Avoid using the telephone (cellular and land) if a large number of homes in your area have been affected. The emergency services agencies need to have access to the phone lines. Only use the phone in case of an emergency.

Children and pets need to be reassured that all is OK. If a parent remains calm and controlled, other family members are likely to follow the lead.

During and after a power outage, care must be taken with food to prolong freshness and prevent food poisoning. Avoid opening the refrigerator or freezer. Food stored there will stay colder longer. An unopened refrigerator will keep food cold enough for at least a couple of hours. A half-full freezer will hold up for 24 hours, a full freezer for 40 hours.

If the power outage will be longer than two to four hours, pack perishables such as milk, dairy products, butter, eggs, meat, fish and leftovers in an iced cooler. If the power will be off for an extended period, pack your freezer foods in an iced cooler as well.

As soon as the power returns, check the food. If the frozen food has ice crystals and is above 40 degrees Farenheit, you can refreeze. Perishable food from the refrigerator should not be above 40 degrees for more than two hours. It's best to dispose the items rather than chance food poisoning. For information on food freshness, read this chart.

Check your disaster supplies kit every six months to exchange items that will expire.For more tips on how to keep yourself and your family safe during all types of disasters (both man-made and natural) contact your local Red Cross chapter or log on to


At 12:26 AM, Blogger Nettie said...

Hmmm, I never thought about not being able to use credit cards!

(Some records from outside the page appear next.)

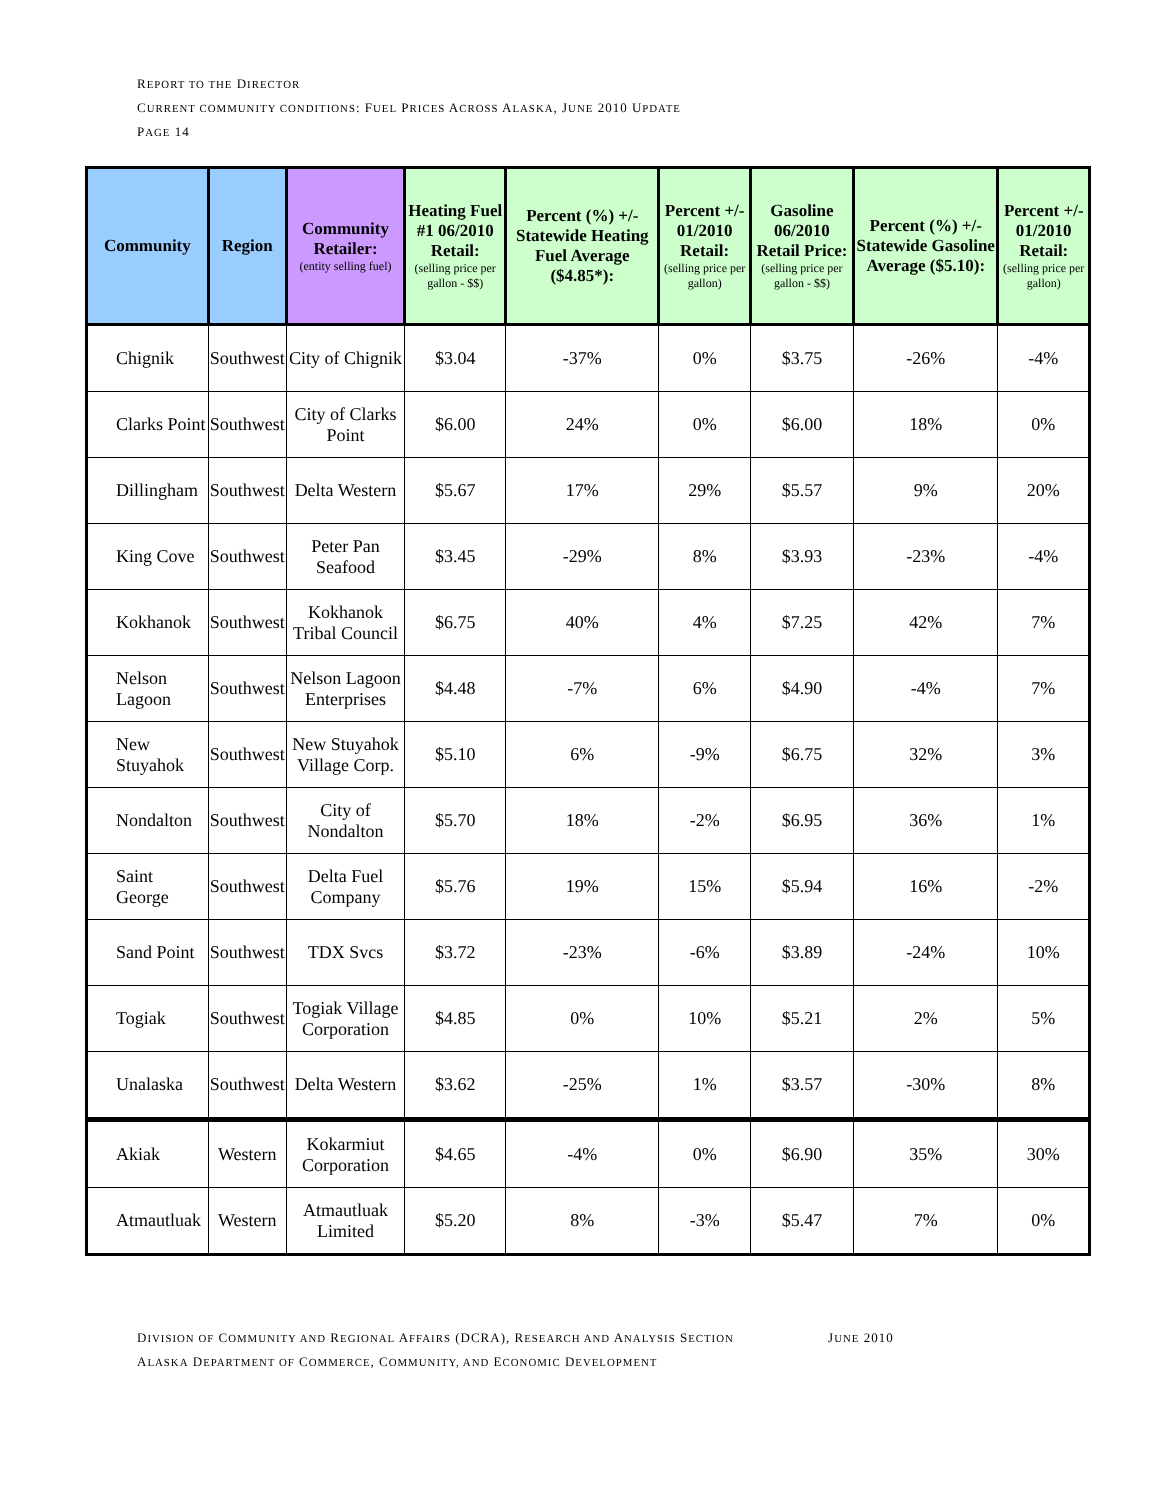REPORT TO THE DIRECTOR
CURRENT COMMUNITY CONDITIONS: FUEL PRICES ACROSS ALASKA, JUNE 2010 UPDATE
PAGE 14
| Community | Region | Community Retailer: (entity selling fuel) | Heating Fuel #1 06/2010 Retail: (selling price per gallon - $$) | Percent (%) +/- Statewide Heating Fuel Average ($4.85*): | Percent +/- 01/2010 Retail: (selling price per gallon) | Gasoline 06/2010 Retail Price: (selling price per gallon - $$) | Percent (%) +/- Statewide Gasoline Average ($5.10): | Percent +/- 01/2010 Retail: (selling price per gallon) |
| --- | --- | --- | --- | --- | --- | --- | --- | --- |
| Chignik | Southwest | City of Chignik | $3.04 | -37% | 0% | $3.75 | -26% | -4% |
| Clarks Point | Southwest | City of Clarks Point | $6.00 | 24% | 0% | $6.00 | 18% | 0% |
| Dillingham | Southwest | Delta Western | $5.67 | 17% | 29% | $5.57 | 9% | 20% |
| King Cove | Southwest | Peter Pan Seafood | $3.45 | -29% | 8% | $3.93 | -23% | -4% |
| Kokhanok | Southwest | Kokhanok Tribal Council | $6.75 | 40% | 4% | $7.25 | 42% | 7% |
| Nelson Lagoon | Southwest | Nelson Lagoon Enterprises | $4.48 | -7% | 6% | $4.90 | -4% | 7% |
| New Stuyahok | Southwest | New Stuyahok Village Corp. | $5.10 | 6% | -9% | $6.75 | 32% | 3% |
| Nondalton | Southwest | City of Nondalton | $5.70 | 18% | -2% | $6.95 | 36% | 1% |
| Saint George | Southwest | Delta Fuel Company | $5.76 | 19% | 15% | $5.94 | 16% | -2% |
| Sand Point | Southwest | TDX Svcs | $3.72 | -23% | -6% | $3.89 | -24% | 10% |
| Togiak | Southwest | Togiak Village Corporation | $4.85 | 0% | 10% | $5.21 | 2% | 5% |
| Unalaska | Southwest | Delta Western | $3.62 | -25% | 1% | $3.57 | -30% | 8% |
| Akiak | Western | Kokarmiut Corporation | $4.65 | -4% | 0% | $6.90 | 35% | 30% |
| Atmautluak | Western | Atmautluak Limited | $5.20 | 8% | -3% | $5.47 | 7% | 0% |
DIVISION OF COMMUNITY AND REGIONAL AFFAIRS (DCRA), RESEARCH AND ANALYSIS SECTION JUNE 2010
ALASKA DEPARTMENT OF COMMERCE, COMMUNITY, AND ECONOMIC DEVELOPMENT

At 12:25 PM, Blogger Bar Bar A said...

So. California is under a "stage 2 power alert" this week because of a heat wave. The City of Los Angeles is the one area that will not be affected if there is a power outage because they've made provision to keep the power going there not matter what happens. I'm not sure why, but I can guess.

I live in South Orange County so we lost our power several times that other day.

At 6:09 PM, Anonymous Anonymous said...

we actually were without power last summer for almost a week! not just our street, i talking about the southern part of ontario. nothing was open, no stores, no gas stations (pumps wouldn't work), no street lights. we started to eat everything from the fridge within the first day or so, tried not to open the freezer unless we absolutely had to, bbq, thank goodness for gas, hung out with out neighbors, gazed at the stars at night, because it was so dark, we could actually see them. the silence was eerie, no cars on the streets. we had no idea when the power would be back up or when anything would open again, that goes for convenience stores that sell batteries. it was weird being completely shut off from everyone, the information was no longer at our fingertips, not even a daily newspaper.

At 11:23 PM, Blogger otho said...

Thank goodness for battery operated blenders.